起初說起“黃色新聞”,只是因為這間報社的主人姓黃。後來這張報紙上各種情殺艷死的文章實在太多,黃主編手下的記者又尤其喜歡用些騷氣的詞語,這“黃色”二字才自帶了色情意味。
而徐舜華案最詳盡的資料居然也是在這樣一份報紙上,從案發到最後宣判,《時報》不光完整報導了事情的前因後果,案子三次開庭審理,每一次都用了近半的版面刊登庭審答錄。
打開剪報,諸如“執迷不悟”、“愛情真摯”、“不願返家”、“只願同獄”的字眼便滿眼地灌進來。周子兮於是自動略去那些煽情戲碼,只看事實。
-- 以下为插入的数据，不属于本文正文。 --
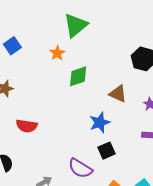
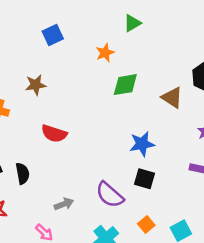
green triangle: (76, 25) -> (132, 23), size x0.6
brown triangle: (118, 94) -> (172, 98), moved
black square: (106, 151) -> (144, 179), turned 30

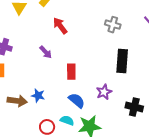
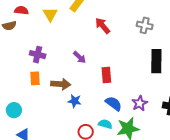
red arrow: (60, 26) -> (103, 26), moved
purple star: (104, 92) -> (140, 103), moved
brown arrow: (17, 101) -> (61, 84), moved

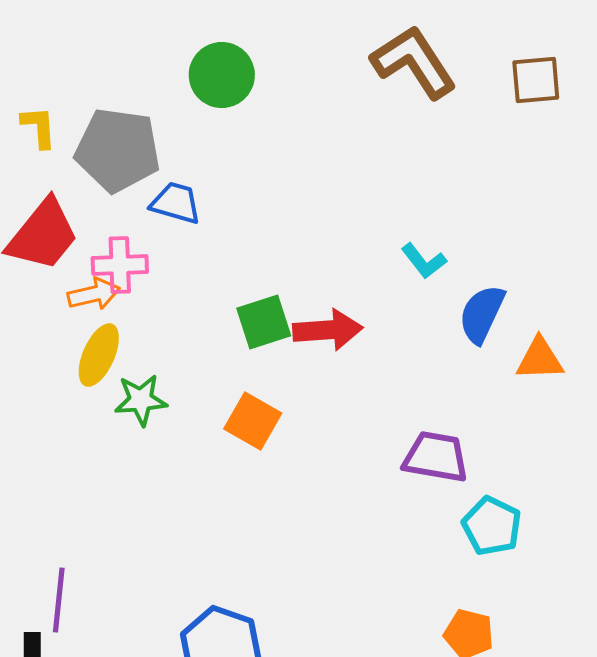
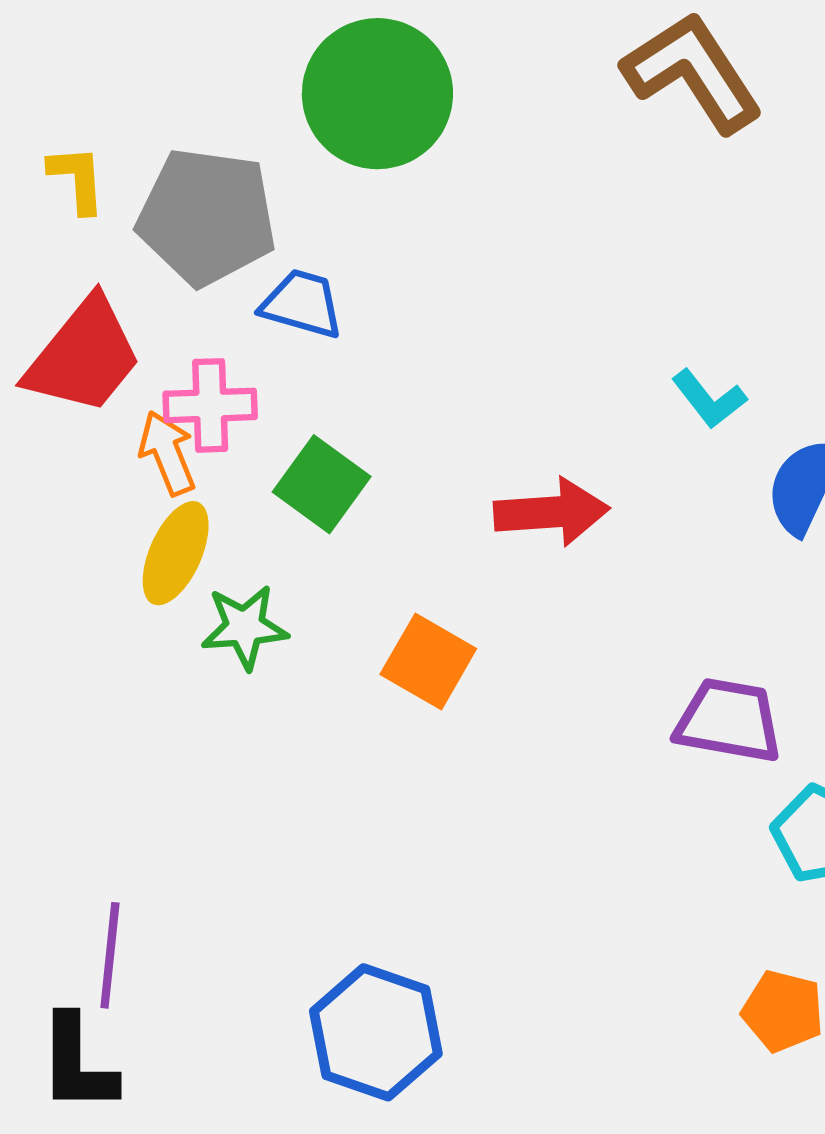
green circle: (222, 75) -> (377, 94), size x1.4
orange arrow: (94, 294) -> (167, 453), turned -99
green square: (264, 322) -> (322, 484), moved, turned -36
莫名地,她又想起在華棧碼頭酒館裡的那幕——唐競一把搶過她手裡的筆記簿,大刀闊斧,划去她一腔心血寫下的中國想到此處,周子兮不禁笑起來,大約寫這篇文章的記者看到她這樣的讀報人也是一樣眀珠暗投痛心疾首的心境吧。
“你笑什麼啊?”何瑛在一旁問,照例是女學生的規矩,什麼都不得獨享。
周子兮卻不買帳,這笑,她偏就是留給自己的。真要她說出來,也不好解釋。那個將她軟禁且意圖侵吞她家產的青幫訟棍,她想起他的時候,為什麼還會笑呢?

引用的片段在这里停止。